Abstract: In undergoing this life, many people always try to do and get the best. New knowledge, experience, lesson, and everything that can improve the life will be done. However, many people sometimes feel confused to get those things. Feeling the limited of experience and sources to be better is one of the lacks to own. However, there is a very simple thing that can be done. This is what your teacher always manoeuvres you to do this one. Yeah, reading is the answer. Reading a book as this clinical allergy diagnosis and management and other references can enrich your life quality. How can it be?


Book ChapterDOI
01 Jan 2009
TL;DR: The most definitive test available to determine an adverse reaction to food is the physician-supervised oral food challenge (OFC), but ancillary tests are used to determine if a food allergy is likely and additional tests that are emerging with regard to their diagnostic value are shown.

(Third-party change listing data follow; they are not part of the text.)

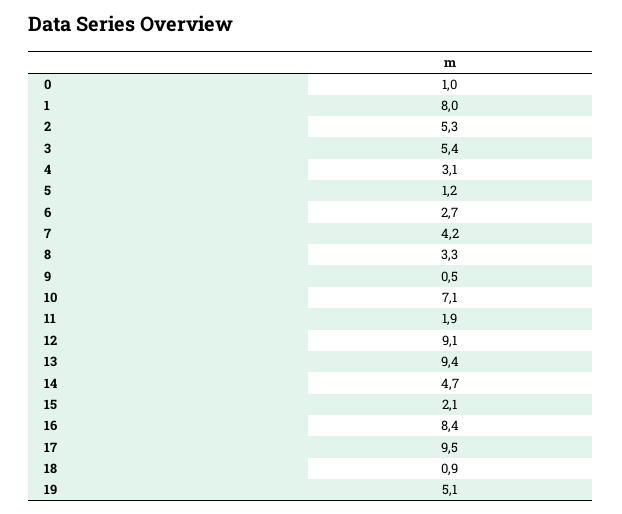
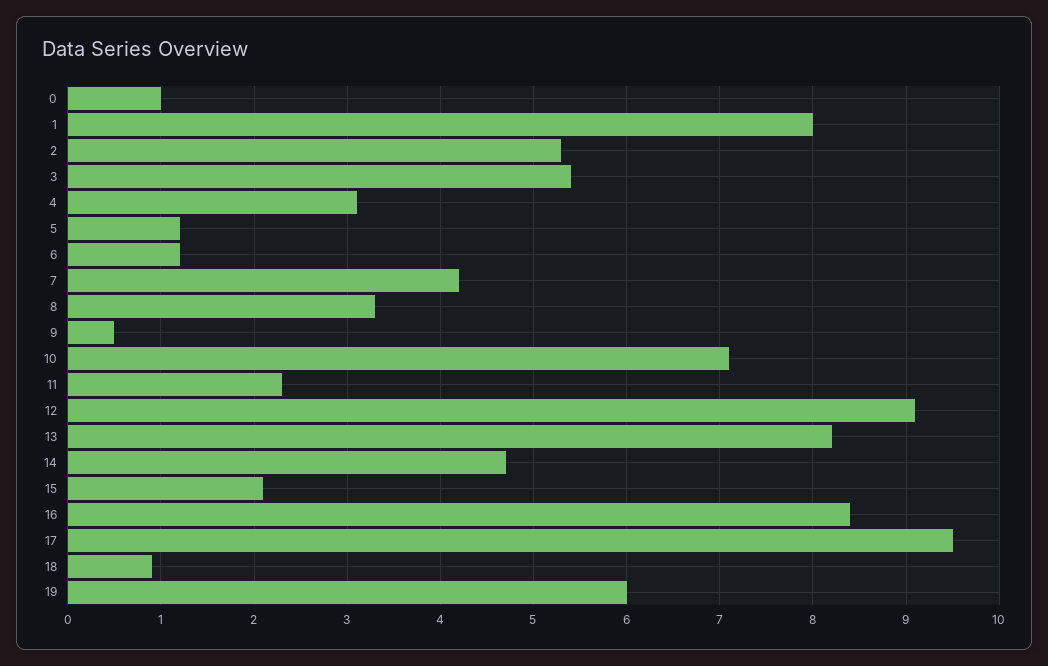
6: 2.7 -> 1.2
11: 1.9 -> 2.3
13: 9.4 -> 8.2
19: 5.1 -> 6

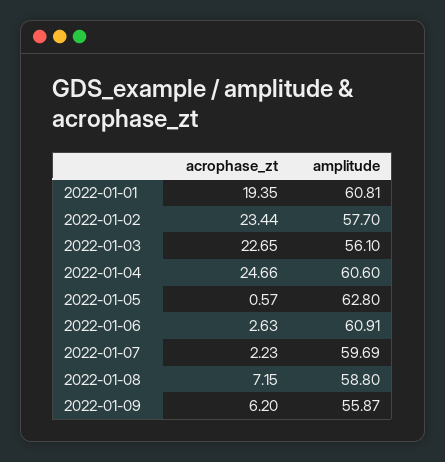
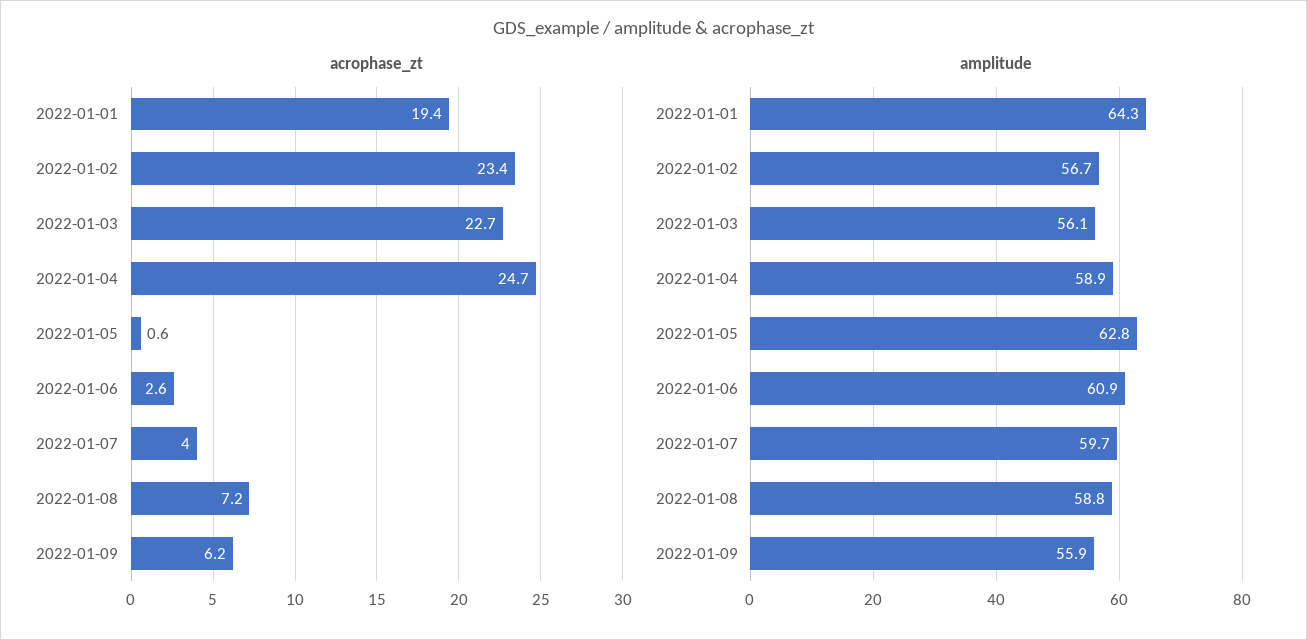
amplitude, 2022-01-01: 60.81 -> 64.3
amplitude, 2022-01-02: 57.7 -> 56.7
amplitude, 2022-01-04: 60.6 -> 58.9
acrophase_zt, 2022-01-07: 2.23 -> 4

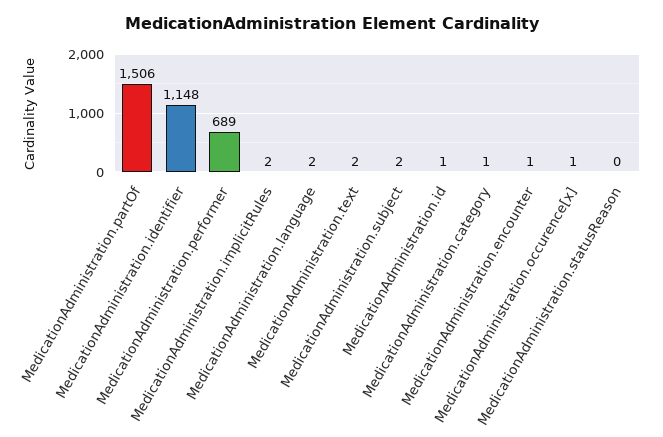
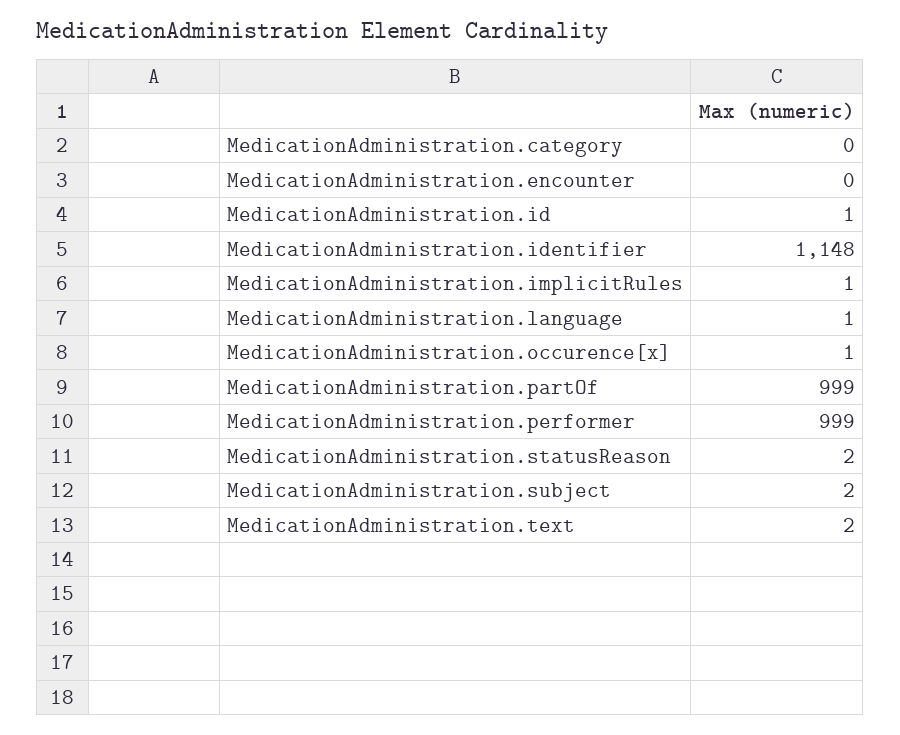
MedicationAdministration.partOf: 1506 -> 999
MedicationAdministration.performer: 689 -> 999
MedicationAdministration.implicitRules: 2 -> 1
MedicationAdministration.language: 2 -> 1
MedicationAdministration.category: 1 -> 0
MedicationAdministration.encounter: 1 -> 0
MedicationAdministration.statusReason: 0 -> 2

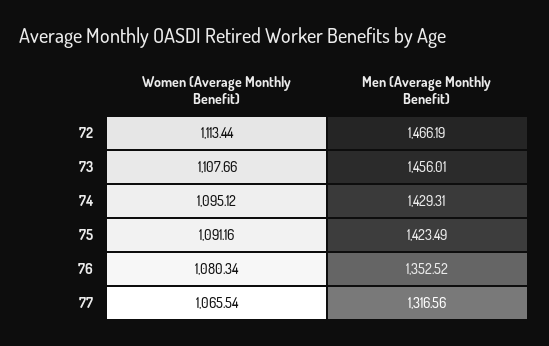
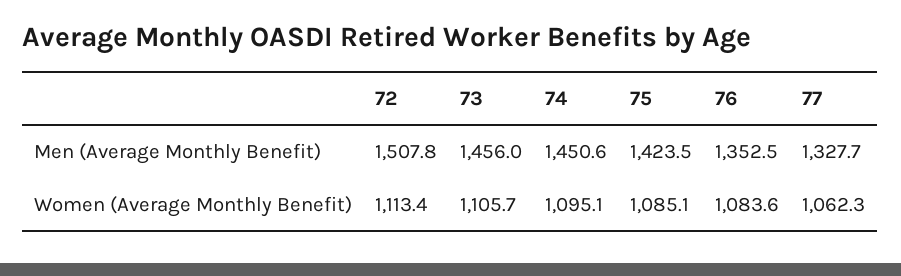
Men (Average Monthly Benefit), 72: 1466.19 -> 1507.8
Women (Average Monthly Benefit), 73: 1107.66 -> 1105.7
Men (Average Monthly Benefit), 74: 1429.31 -> 1450.6
Women (Average Monthly Benefit), 75: 1091.16 -> 1085.1
Women (Average Monthly Benefit), 76: 1080.34 -> 1083.6
Women (Average Monthly Benefit), 77: 1065.54 -> 1062.3
Men (Average Monthly Benefit), 77: 1316.56 -> 1327.7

Abstract: The most definitive test available to determine an adverse reaction to food is the physician-supervised oral food challenge (OFC). This test, in particular when performed in a double-blind, placebo-controlled (DBPC) manner, can confirm or refute adverse reactions or immunologic (allergic) reactions to foods. However, the test is labor-intensive and carries risks; therefore, ancillary tests are used to determine if a food allergy is likely. The primary tests include the clinical history, physical examination, serum and prick skin tests (PSTs) to detect IgE antibodies to particular suspected foods, and additional tests that are emerging with regard to their diagnostic value. The clinician must consider disease pathogenesis, epidemiology of food-related disorders, and the specific clinical history to appropriately select and interpret allergy tests. Table 1 shows essential factors to consider when proceeding toward the diagnosis of food allergy. Adverse reactions to foods may result from immunologic (food allergy) and non-immunologic responses [1, 2]. More than one in five persons alter their diet for a presumed food allergy, but nonimmune causes can often be identified [3]. Toxins or pharmacologically active components of the diet account for a number of nonimmune adverse reactions. The term hypersensitivity has been applied to exaggerated responses to any food component, even nonimmune reactions [1]. Therefore, lactose intolerance, resulting in abdominal discomfort from a reduced ability to digest lactose, may be defined as non-allergic hypersensitivity. A general overview of the approach to diagnosis is shown in Fig. 1.